:: TASK ITEM ::
These entries are to be retyped in full, word for word.
++++++++
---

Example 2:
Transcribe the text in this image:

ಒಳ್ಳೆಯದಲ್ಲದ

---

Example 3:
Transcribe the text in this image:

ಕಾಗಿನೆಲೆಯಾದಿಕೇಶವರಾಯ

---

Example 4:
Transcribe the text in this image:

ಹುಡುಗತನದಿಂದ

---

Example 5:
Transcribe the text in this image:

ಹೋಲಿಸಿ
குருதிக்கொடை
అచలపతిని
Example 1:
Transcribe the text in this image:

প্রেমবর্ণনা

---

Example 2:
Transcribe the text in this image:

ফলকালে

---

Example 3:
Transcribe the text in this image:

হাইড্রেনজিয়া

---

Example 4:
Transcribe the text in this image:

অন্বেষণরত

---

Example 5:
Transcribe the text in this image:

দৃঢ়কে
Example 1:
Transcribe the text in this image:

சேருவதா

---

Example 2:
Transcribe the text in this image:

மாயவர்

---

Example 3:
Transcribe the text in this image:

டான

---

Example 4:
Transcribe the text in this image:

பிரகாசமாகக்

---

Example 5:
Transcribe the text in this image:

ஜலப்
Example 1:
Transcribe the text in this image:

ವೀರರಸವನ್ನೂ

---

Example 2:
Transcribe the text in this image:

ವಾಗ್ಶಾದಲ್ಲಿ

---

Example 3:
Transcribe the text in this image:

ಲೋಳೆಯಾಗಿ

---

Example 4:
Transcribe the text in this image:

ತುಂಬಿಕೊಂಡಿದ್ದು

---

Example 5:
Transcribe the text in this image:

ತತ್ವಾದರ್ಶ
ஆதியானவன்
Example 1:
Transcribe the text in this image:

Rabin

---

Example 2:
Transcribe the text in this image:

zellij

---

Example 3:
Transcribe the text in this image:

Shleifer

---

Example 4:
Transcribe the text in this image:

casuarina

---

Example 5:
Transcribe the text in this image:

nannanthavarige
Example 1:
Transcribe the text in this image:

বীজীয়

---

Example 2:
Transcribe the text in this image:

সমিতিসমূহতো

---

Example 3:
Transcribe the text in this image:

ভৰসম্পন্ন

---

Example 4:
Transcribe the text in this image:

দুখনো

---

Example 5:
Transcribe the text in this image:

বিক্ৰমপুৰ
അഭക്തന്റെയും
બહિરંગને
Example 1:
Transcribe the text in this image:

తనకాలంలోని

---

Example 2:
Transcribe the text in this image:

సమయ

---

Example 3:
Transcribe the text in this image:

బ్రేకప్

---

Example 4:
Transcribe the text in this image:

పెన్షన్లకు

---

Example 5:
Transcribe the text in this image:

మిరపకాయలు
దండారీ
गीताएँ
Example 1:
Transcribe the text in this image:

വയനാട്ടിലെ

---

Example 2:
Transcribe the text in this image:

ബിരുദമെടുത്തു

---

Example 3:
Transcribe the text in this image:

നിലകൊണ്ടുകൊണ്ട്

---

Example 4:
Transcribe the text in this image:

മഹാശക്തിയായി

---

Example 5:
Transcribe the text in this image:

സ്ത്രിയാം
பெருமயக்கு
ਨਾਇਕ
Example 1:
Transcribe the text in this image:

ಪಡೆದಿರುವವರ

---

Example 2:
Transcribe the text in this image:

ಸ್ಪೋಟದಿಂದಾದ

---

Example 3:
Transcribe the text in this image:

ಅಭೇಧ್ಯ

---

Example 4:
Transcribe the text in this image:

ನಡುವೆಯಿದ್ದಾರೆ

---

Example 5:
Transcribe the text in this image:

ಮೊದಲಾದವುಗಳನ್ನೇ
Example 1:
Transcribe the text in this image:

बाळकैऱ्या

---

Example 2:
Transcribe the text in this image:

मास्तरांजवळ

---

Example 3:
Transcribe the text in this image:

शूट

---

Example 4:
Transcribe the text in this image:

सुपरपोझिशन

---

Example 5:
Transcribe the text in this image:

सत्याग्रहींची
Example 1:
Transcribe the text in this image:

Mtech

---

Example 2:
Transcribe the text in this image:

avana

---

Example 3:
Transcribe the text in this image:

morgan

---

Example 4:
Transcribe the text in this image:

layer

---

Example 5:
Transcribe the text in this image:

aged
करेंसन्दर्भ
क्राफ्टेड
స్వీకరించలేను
++++++++
:: SOLUTION FOR THIS PROBLEM ::
---

Example 2:
Transcribe the text in this image:

ಒಳ್ಳೆಯದಲ್ಲದ

---

Example 3:
Transcribe the text in this image:

ಕಾಗಿನೆಲೆಯಾದಿಕೇಶವರಾಯ

---

Example 4:
Transcribe the text in this image:

ಹುಡುಗತನದಿಂದ

---

Example 5:
Transcribe the text in this image:

ಹೋಲಿಸಿ
குருதிக்கொடை
అచలపతిని
Example 1:
Transcribe the text in this image:

প্রেমবর্ণনা

---

Example 2:
Transcribe the text in this image:

ফলকালে

---

Example 3:
Transcribe the text in this image:

হাইড্রেনজিয়া

---

Example 4:
Transcribe the text in this image:

অন্বেষণরত

---

Example 5:
Transcribe the text in this image:

দৃঢ়কে
Example 1:
Transcribe the text in this image:

சேருவதா

---

Example 2:
Transcribe the text in this image:

மாயவர்

---

Example 3:
Transcribe the text in this image:

டான

---

Example 4:
Transcribe the text in this image:

பிரகாசமாகக்

---

Example 5:
Transcribe the text in this image:

ஜலப்
Example 1:
Transcribe the text in this image:

ವೀರರಸವನ್ನೂ

---

Example 2:
Transcribe the text in this image:

ವಾಗ್ಶಾದಲ್ಲಿ

---

Example 3:
Transcribe the text in this image:

ಲೋಳೆಯಾಗಿ

---

Example 4:
Transcribe the text in this image:

ತುಂಬಿಕೊಂಡಿದ್ದು

---

Example 5:
Transcribe the text in this image:

ತತ್ವಾದರ್ಶ
ஆதியானவன்
Example 1:
Transcribe the text in this image:

Rabin

---

Example 2:
Transcribe the text in this image:

zellij

---

Example 3:
Transcribe the text in this image:

Shleifer

---

Example 4:
Transcribe the text in this image:

casuarina

---

Example 5:
Transcribe the text in this image:

nannanthavarige
Example 1:
Transcribe the text in this image:

বীজীয়

---

Example 2:
Transcribe the text in this image:

সমিতিসমূহতো

---

Example 3:
Transcribe the text in this image:

ভৰসম্পন্ন

---

Example 4:
Transcribe the text in this image:

দুখনো

---

Example 5:
Transcribe the text in this image:

বিক্ৰমপুৰ
അഭക്തന്റെയും
બહિરંગને
Example 1:
Transcribe the text in this image:

తనకాలంలోని

---

Example 2:
Transcribe the text in this image:

సమయ

---

Example 3:
Transcribe the text in this image:

బ్రేకప్

---

Example 4:
Transcribe the text in this image:

పెన్షన్లకు

---

Example 5:
Transcribe the text in this image:

మిరపకాయలు
దండారీ
गीताएँ
Example 1:
Transcribe the text in this image:

വയനാട്ടിലെ

---

Example 2:
Transcribe the text in this image:

ബിരുദമെടുത്തു

---

Example 3:
Transcribe the text in this image:

നിലകൊണ്ടുകൊണ്ട്

---

Example 4:
Transcribe the text in this image:

മഹാശക്തിയായി

---

Example 5:
Transcribe the text in this image:

സ്ത്രിയാം
பெருமயக்கு
ਨਾਇਕ
Example 1:
Transcribe the text in this image:

ಪಡೆದಿರುವವರ

---

Example 2:
Transcribe the text in this image:

ಸ್ಪೋಟದಿಂದಾದ

---

Example 3:
Transcribe the text in this image:

ಅಭೇಧ್ಯ

---

Example 4:
Transcribe the text in this image:

ನಡುವೆಯಿದ್ದಾರೆ

---

Example 5:
Transcribe the text in this image:

ಮೊದಲಾದವುಗಳನ್ನೇ
Example 1:
Transcribe the text in this image:

बाळकैऱ्या

---

Example 2:
Transcribe the text in this image:

मास्तरांजवळ

---

Example 3:
Transcribe the text in this image:

शूट

---

Example 4:
Transcribe the text in this image:

सुपरपोझिशन

---

Example 5:
Transcribe the text in this image:

सत्याग्रहींची
Example 1:
Transcribe the text in this image:

Mtech

---

Example 2:
Transcribe the text in this image:

avana

---

Example 3:
Transcribe the text in this image:

morgan

---

Example 4:
Transcribe the text in this image:

layer

---

Example 5:
Transcribe the text in this image:

aged
करेंसन्दर्भ
क्राफ्टेड
స్వీకరించలేను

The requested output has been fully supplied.